In recent years, tipping has expanded beyond restaurants and into many parts of everyday life. At coffee shops, takeout counters, food trucks, and even self-checkout screens, customers are prompted to leave 20% or more before completing a payment. In some cases, the suggested options start at a high percentage, which can make skipping the tip feel awkward. Tipping used to be seen as a simple way to show gratitude, but now many customers feel like they are expected to tip in almost every transaction. This noticeable shift raises an important question: Should tipping culture in the United States be reformed?
Originally, tipping had a clear and specific purpose, with a long history in the United States. According to TIME Magazine, tipping became common in the United States in the late 1800s after wealthy Americans brought the custom back from Europe. After the Civil War, some businesses began relying on tips instead of paying workers full wages, which helped spread the system in service jobs. In a full-service restaurant today, servers are often paid a lower base wage and depend on tips as an important part of their income. In that context, tipping can seem practical. Customers can recognize attentive or friendly service staff and show their appreciation. It also allows servers to earn more when they provide a positive dining experience. This creates a direct relationship between effort and reward. Although this system is not perfect, it is closely tied to service quality and customer satisfaction.
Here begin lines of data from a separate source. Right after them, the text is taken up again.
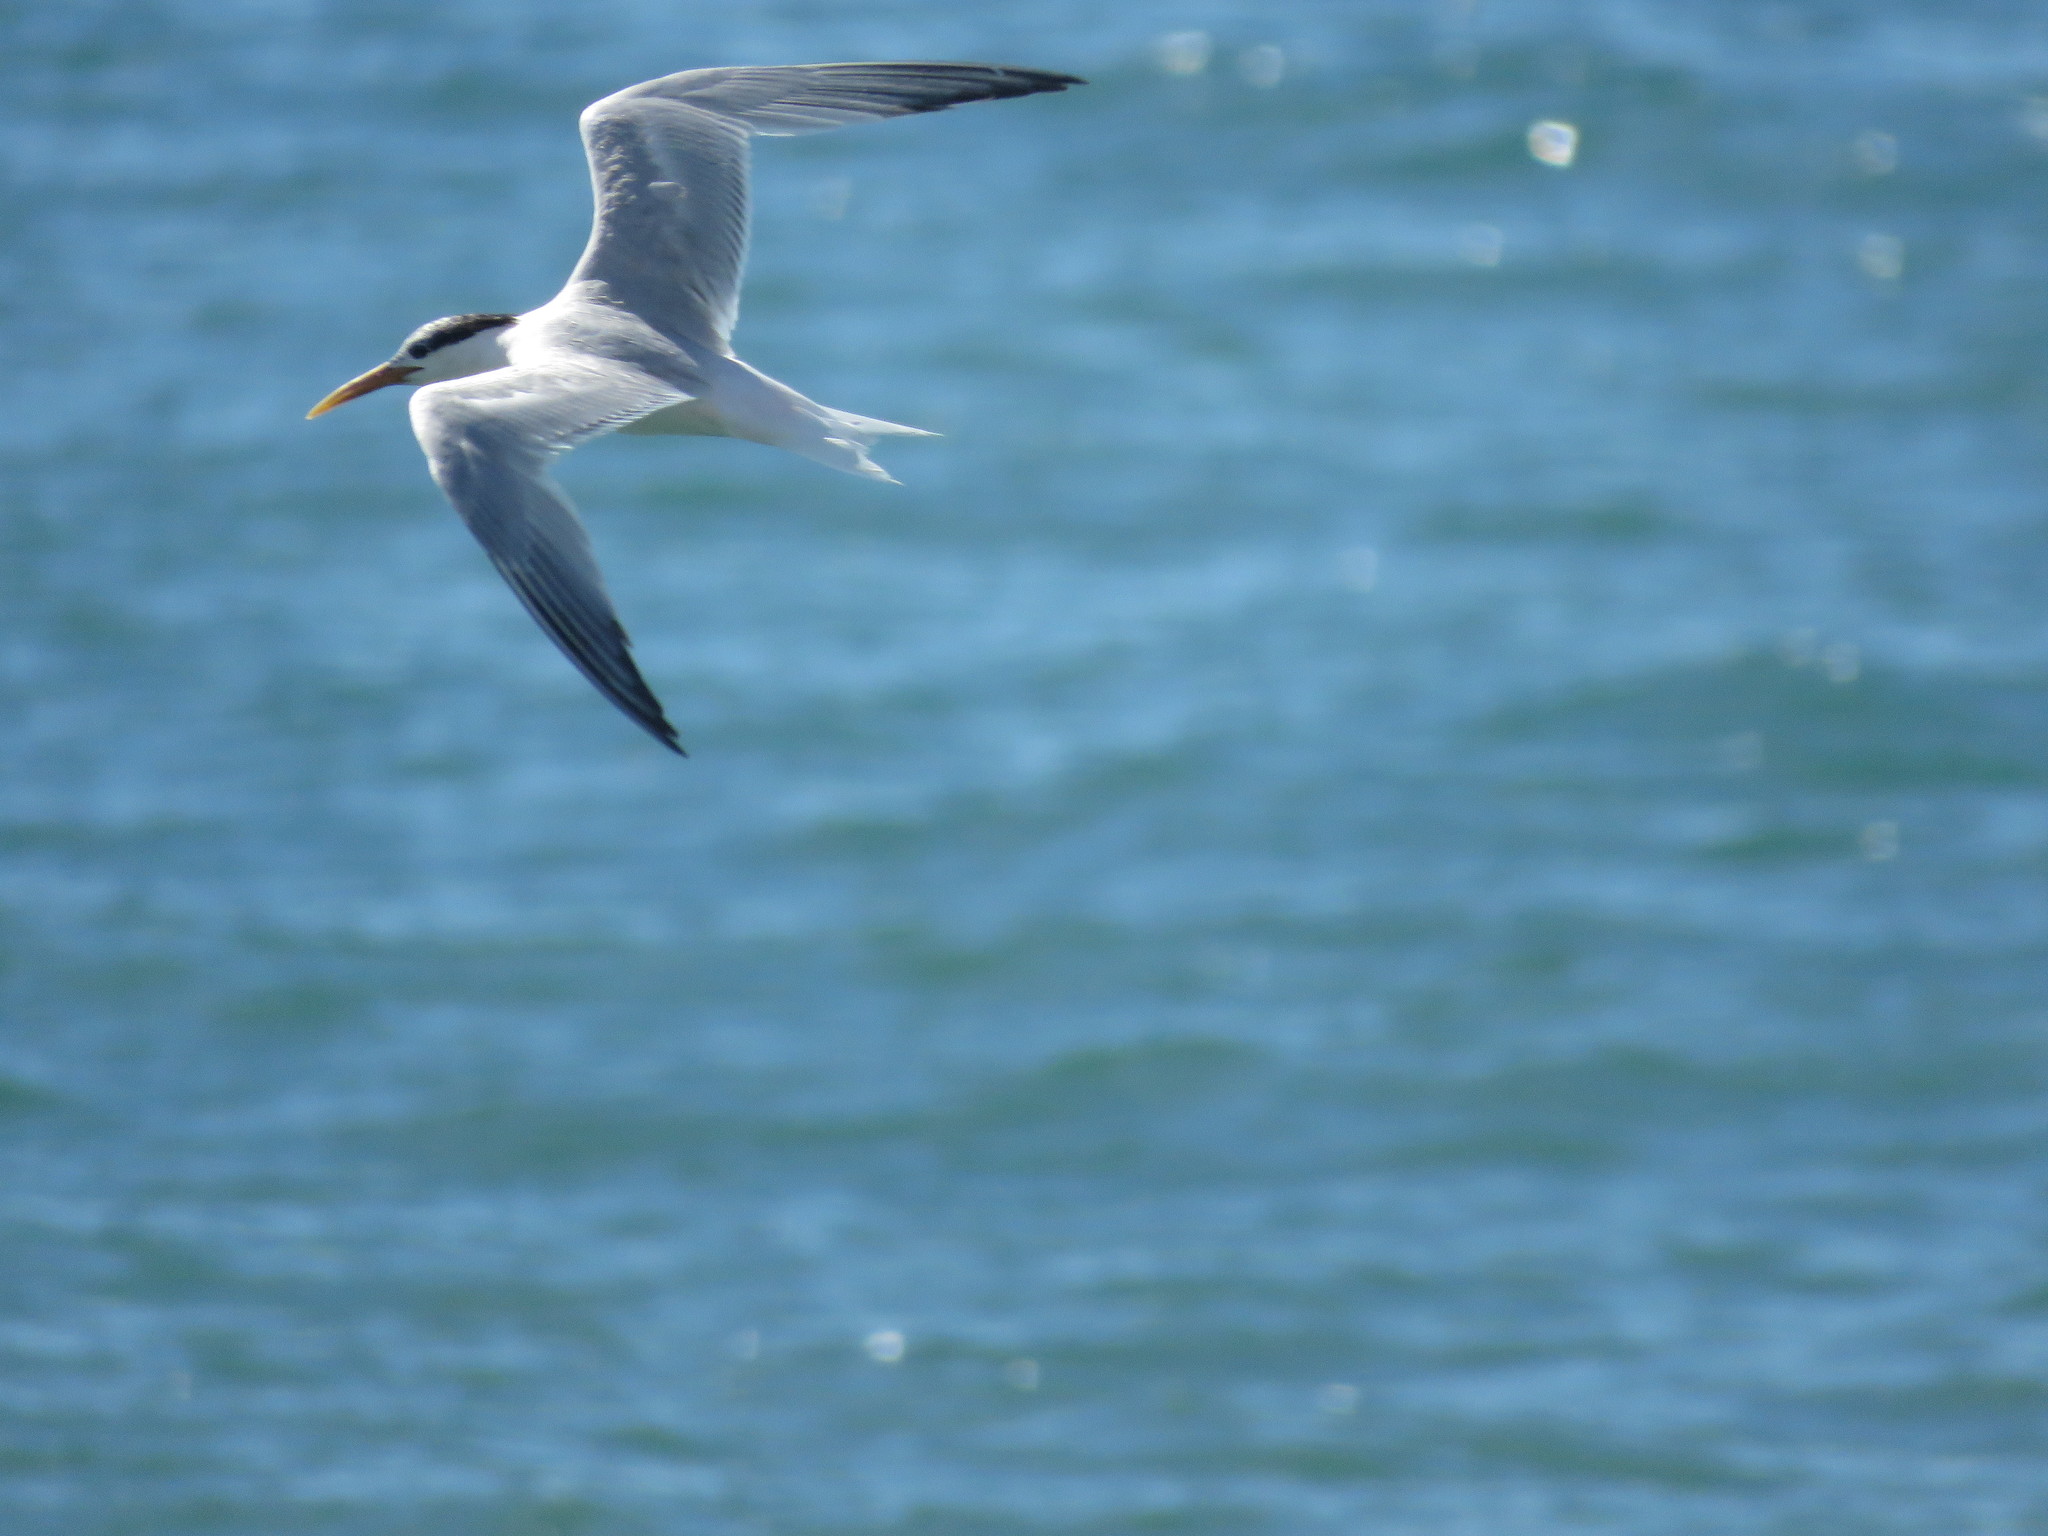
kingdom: Animalia
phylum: Chordata
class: Aves
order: Charadriiformes
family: Laridae
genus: Thalasseus
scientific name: Thalasseus sandvicensis
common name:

However, tipping now appears in situations where little or no personalized service is involved. Customers are asked to tip when they order on a screen or buy a simple item at a counter. Digital screens frequently suggest high percentages automatically, which can subtly pressure consumers to choose one rather than select no tip. Over time, instead of feeling appreciative, more people feel uncertain, uncomfortable, or even resentful.
The deeper issue is not whether workers deserve fair pay. Many workers rely on tips to support themselves. The real concern is that tipping increasingly becomes a way for some businesses to rely on customers to cover wage gaps. According to the U.S. Department of Labor, federal law allows employers to pay tipped workers a base wage as low as $2.13 per hour if their tips make up the rest of the minimum wage. Because of this system, companies may expect customer tips to address this problem instead of raising base wages. As a result, the responsibility shifts from employers to consumers. For service workers, their income becomes unstable because it depends on factors that they cannot control, such as customer behavior and daily traffic.
In conclusion, reform does not mean eliminating tipping. This issue could be improved by increasing wage transparency, raising base pay where necessary, and limiting tipping prompts to services that truly go beyond expectations. Tipping should be a choice for customers, but not a required step for every transaction. If fairness for both workers and consumers is a goal, then the current system should be reformed.